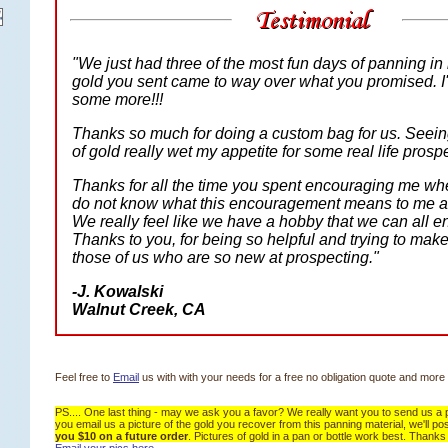
"We just had three of the most fun days of panning in 
gold you sent came to way over what you promised. I'
some more!!!
Thanks so much for doing a custom bag for us. Seeing
of gold really wet my appetite for some real life prosp
Thanks for all the time you spent encouraging me whe
do not know what this encouragement means to me a
We really feel like we have a hobby that we can all en
 Thanks to you, for being so helpful and trying to make 
those of us who are so new at prospecting."
-
J. Kowalski
 Walnut Creek, CA
Feel free to
 Email
 us with with your needs for a free no obligation quote and more 
PS.... One last thing - may we ask you a favor? We really want you to send us a pi
you email us a picture of the gold you recover from this panning material, we'll post 
you $10 on a future order
. Pictures of gold in a pan or bottle work best. Thanks 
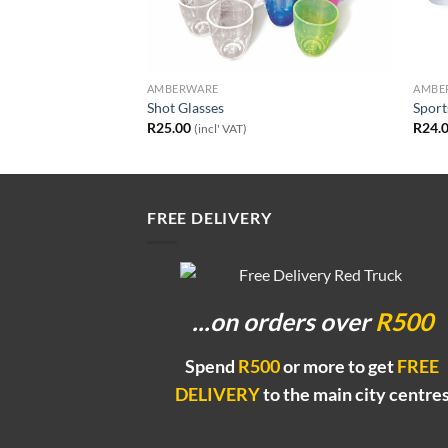
AMBERWARE
AMBE
50ml and 500ml
Shot Glasses
Sport
ice
R
25.00
R
24.
ncl' VAT)
(incl' VAT)
nge:
0.00
rough
0.00
FREE DELIVERY
...on orders
over
R500
Spend
R500
or more to get
FREE
DELIVERY
to the main city centre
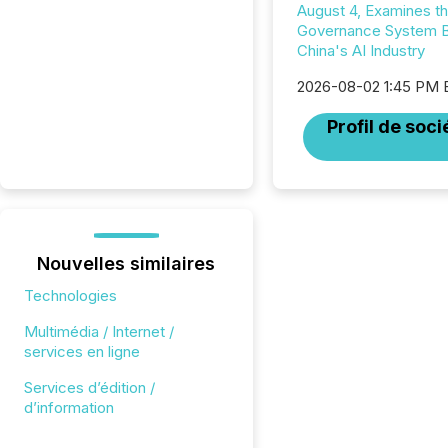
August 4, Examines t
Governance System 
China's AI Industry
2026-08-02 1:45 PM
Profil de soci
Nouvelles similaires
Technologies
Multimédia / Internet /
services en ligne
Services d’édition /
d’information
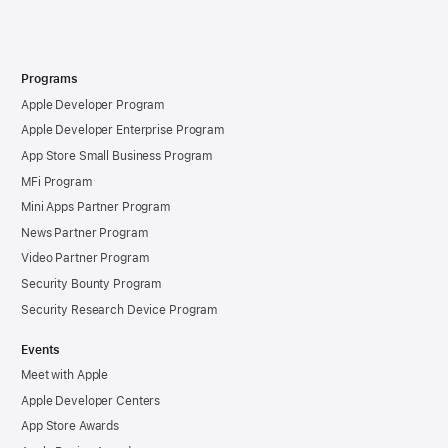
Programs
Apple Developer Program
Apple Developer Enterprise Program
App Store Small Business Program
MFi Program
Mini Apps Partner Program
News Partner Program
Video Partner Program
Security Bounty Program
Security Research Device Program
Events
Meet with Apple
Apple Developer Centers
App Store Awards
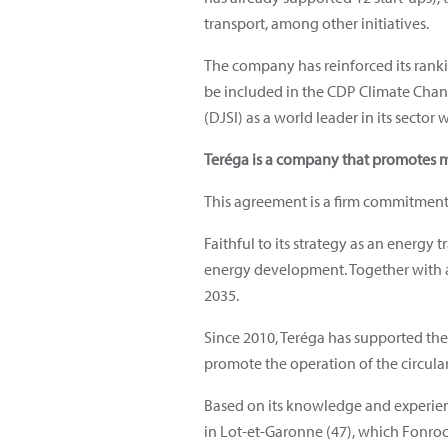
transport, among other initiatives.
The company has reinforced its rankin
be included in the CDP Climate Change
(DJSI) as a world leader in its sector 
Teréga is a company that promotes 
This agreement is a firm commitment 
Faithful to its strategy as an energy
energy development. Together with a
2035.
Since 2010, Teréga has supported the
promote the operation of the circul
Based on its knowledge and experienc
in Lot-et-Garonne (47), which Fonroch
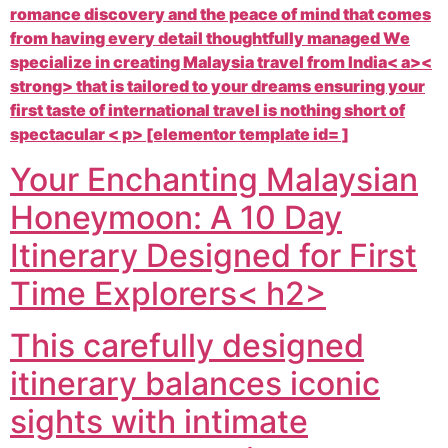
romance discovery and the peace of mind that comes
from having every detail thoughtfully managed We
specialize in creating
Malaysia travel from India< a><
strong> that is tailored to your dreams ensuring your
first taste of international travel is nothing short of
spectacular < p> [elementor template id= ]
Your Enchanting Malaysian
Honeymoon: A 10 Day
Itinerary Designed for First
Time Explorers< h2>
This carefully designed
itinerary balances iconic
sights with intimate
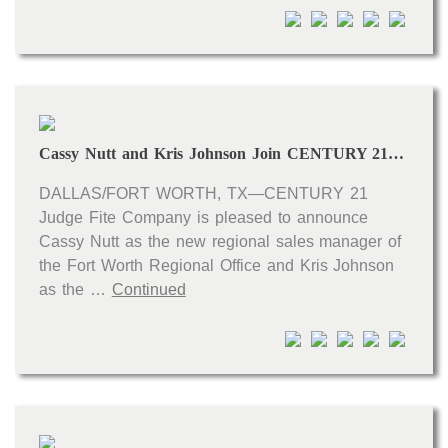
Open houses
Listings with photos
Listing Type
Foreclosures
Cassy Nutt and Kris Johnson Join CENTURY 21 Judge Fite Company’s Leadership Team
Short Sales
Fixer Uppers
DALLAS/FORT WORTH, TX—CENTURY 21
Judge Fite Company is pleased to announce
CLICK FOR TEXAS NEW CONSTRUCTION
Cassy Nutt as the new regional sales manager of
the Fort Worth Regional Office and Kris Johnson
ALL OPEN HOUSES
OUR OPEN HOUSES
as the …
Continued
Reset
SEARCH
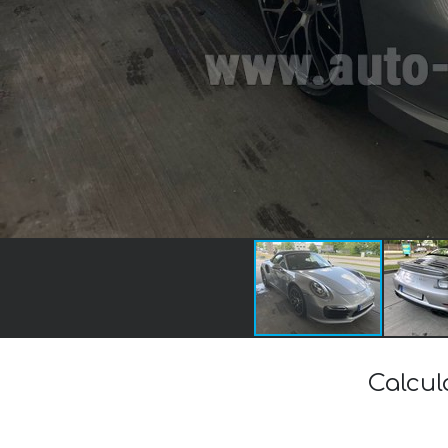
Calcul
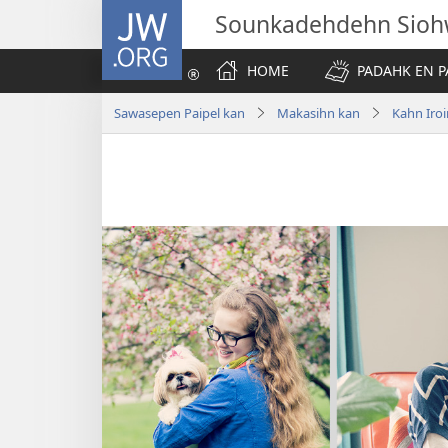
JW.ORG
Sounkadehdehn Sioh
HOME
PADAHK EN P
Sawasepen Paipel kan
Makasihn kan
Kahn Iroi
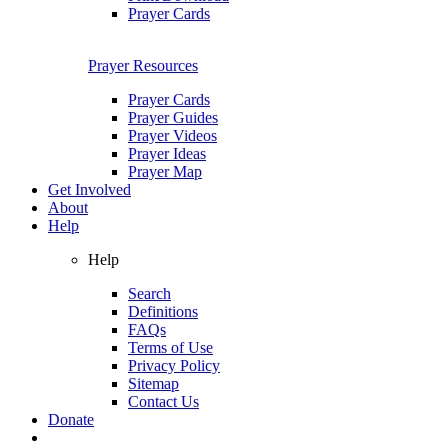
Prayer Cards
Prayer Resources
Prayer Cards
Prayer Guides
Prayer Videos
Prayer Ideas
Prayer Map
Get Involved
About
Help
Help
Search
Definitions
FAQs
Terms of Use
Privacy Policy
Sitemap
Contact Us
Donate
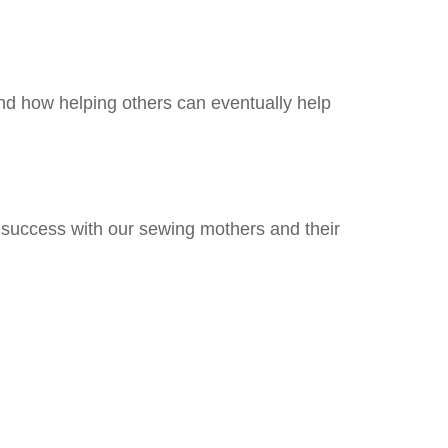
nd how helping others can eventually help
success with our sewing mothers and their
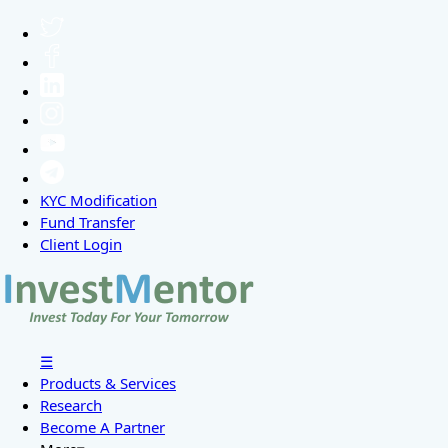
KYC Modification
Fund Transfer
Client Login
☰
Products & Services
Research
Become A Partner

---+---

● What you are asked to do:
Repeat all of the material above line for line, leaving out the pictures.

● Result for this task:
"We just had three of the most fun days of panning in 
gold you sent came to way over what you promised. I'
some more!!!
Thanks so much for doing a custom bag for us. Seeing
of gold really wet my appetite for some real life prosp
Thanks for all the time you spent encouraging me whe
do not know what this encouragement means to me a
We really feel like we have a hobby that we can all en
 Thanks to you, for being so helpful and trying to make 
those of us who are so new at prospecting."
-
J. Kowalski
 Walnut Creek, CA
Feel free to
 Email
 us with with your needs for a free no obligation quote and more 
PS.... One last thing - may we ask you a favor? We really want you to send us a pi
you email us a picture of the gold you recover from this panning material, we'll post 
you $10 on a future order
. Pictures of gold in a pan or bottle work best. Thanks 
AMBERWARE
AMBE
50ml and 500ml
Shot Glasses
Sport
ice
R
25.00
R
24.
ncl' VAT)
(incl' VAT)
nge:
0.00
rough
0.00
FREE DELIVERY
...on orders
over
R500
Spend
R500
or more to get
FREE
DELIVERY
to the main city centre
August 4, Examines t
Governance System 
China's AI Industry
2026-08-02 1:45 PM
Profil de soci
Nouvelles similaires
Technologies
Multimédia / Internet /
services en ligne
Services d’édition /
d’information
Programs
Apple Developer Program
Apple Developer Enterprise Program
App Store Small Business Program
MFi Program
Mini Apps Partner Program
News Partner Program
Video Partner Program
Security Bounty Program
Security Research Device Program
Events
Meet with Apple
Apple Developer Centers
App Store Awards
transport, among other initiatives.
The company has reinforced its rankin
be included in the CDP Climate Change
(DJSI) as a world leader in its sector 
Teréga is a company that promotes 
This agreement is a firm commitment 
Faithful to its strategy as an energy
energy development. Together with a
2035.
Since 2010, Teréga has supported the
promote the operation of the circul
Based on its knowledge and experienc
in Lot-et-Garonne (47), which Fonroch
romance discovery and the peace of mind that comes
from having every detail thoughtfully managed We
specialize in creating
Malaysia travel from India< a><
strong> that is tailored to your dreams ensuring your
first taste of international travel is nothing short of
spectacular < p> [elementor template id= ]
Your Enchanting Malaysian
Honeymoon: A 10 Day
Itinerary Designed for First
Time Explorers< h2>
This carefully designed
itinerary balances iconic
sights with intimate
Open houses
Listings with photos
Listing Type
Foreclosures
Cassy Nutt and Kris Johnson Join CENTURY 21 Judge Fite Company’s Leadership Team
Short Sales
Fixer Uppers
DALLAS/FORT WORTH, TX—CENTURY 21
Judge Fite Company is pleased to announce
CLICK FOR TEXAS NEW CONSTRUCTION
Cassy Nutt as the new regional sales manager of
the Fort Worth Regional Office and Kris Johnson
ALL OPEN HOUSES
OUR OPEN HOUSES
as the …
Continued
Reset
SEARCH
Calcul
JW.ORG
Sounkadehdehn Sioh
HOME
PADAHK EN P
Sawasepen Paipel kan
Makasihn kan
Kahn Iroi
Prayer Cards
Prayer Resources
Prayer Cards
Prayer Guides
Prayer Videos
Prayer Ideas
Prayer Map
Get Involved
About
Help
Help
Search
Definitions
FAQs
Terms of Use
Privacy Policy
Sitemap
Contact Us
Donate
nd how helping others can eventually help
success with our sewing mothers and their
KYC Modification
Fund Transfer
Client Login
☰
Products & Services
Research
Become A Partner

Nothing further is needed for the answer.